To which the sensible response seems to be, so what? Are we supposed to believe that Boeing will not do the appropriate safety testing if it does not receive a tax incentive for doing so? Indeed, Boeing goes on at length about the FAA safety standards it must meet through testing.

Firms are allowed to deduct their business expenses each year, except that capital expenses (expenditures to acquire assets that generate income in the future) must usually be deducted over a number of years to reflect their ongoing usefulness. In 1954, Congress enacted section 174 of the tax code, which relaxed the normal capitalization rules by allowing firms to deduct immediately their costs of research. This immediate deduction is the specific tax break addressed by the proposed regulation that is causing Boeing so much angst.

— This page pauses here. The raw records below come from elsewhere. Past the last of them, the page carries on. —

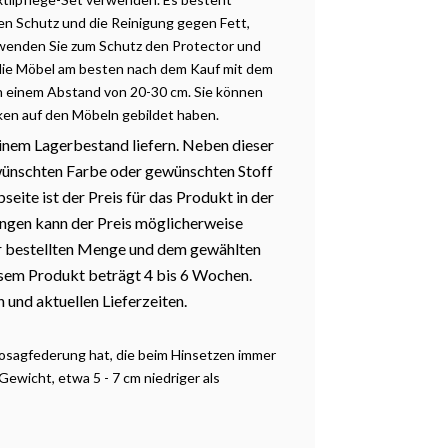
en Schutz und die Reinigung gegen Fett,
erwenden Sie zum Schutz den Protector und
 die Möbel am besten nach dem Kauf mit dem
 in einem Abstand von 20-30 cm. Sie können
ken auf den Möbeln gebildet haben.
einem Lagerbestand liefern. Neben dieser
wünschten Farbe oder gewünschten Stoff
eite ist der Preis für das Produkt in der
ngen kann der Preis möglicherweise
der bestellten Menge und dem gewählten
iesem Produkt beträgt 4 bis 6 Wochen.
 und aktuellen Lieferzeiten.
 Nosagfederung hat, die beim Hinsetzen immer
Gewicht, etwa 5 - 7 cm niedriger als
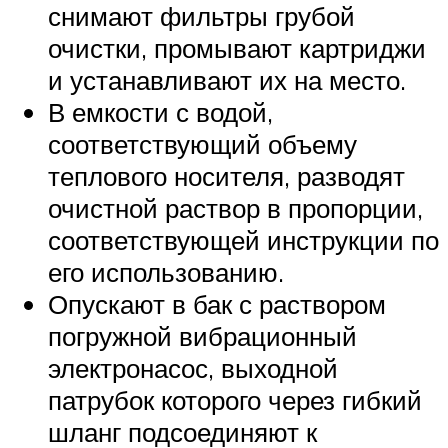
снимают фильтры грубой
очистки, промывают картриджи
и устанавливают их на место.
В емкости с водой,
соответствующий объему
теплового носителя, разводят
очистной раствор в пропорции,
соответствующей инструкции по
его использованию.
Опускают в бак с раствором
погружной вибрационный
электронасос, выходной
патрубок которого через гибкий
шланг подсоединяют к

But that’s not all that’s at stake. Businesses must meet the requirements of section 174 (and some additional requirements) to get an even bigger break, the research tax credit, which was first enacted in 1981.  Of those corporations that make public how much they claim in research tax credits, Boeing is near the top of the list. This is illustrated in the table, which was published in our recent report on the many problems with the research tax credit.

You really have to hand it to Boeing. The company has managed to have billions in profits for a decade while paying nothing in federal or state corporate income taxes over that period. Yet, President Obama argues that companies that use tax breaks to shift operations and profits offshore ought to pay more U.S. taxes and that the revenue “should go towards lowering taxes for companies like Boeing that choose to stay and hire here in the United States of America.” Likewise, after Washington State recently gave Boeing the biggest state tax break in history, other states like Missouri still seem to think they can lure the corporation by lavishing it with even more tax breaks. At this rate, Boeing could probably threaten that its planes will explode midair if it doesn’t get more tax breaks, and the Treasury Department and Congress probably would provide them.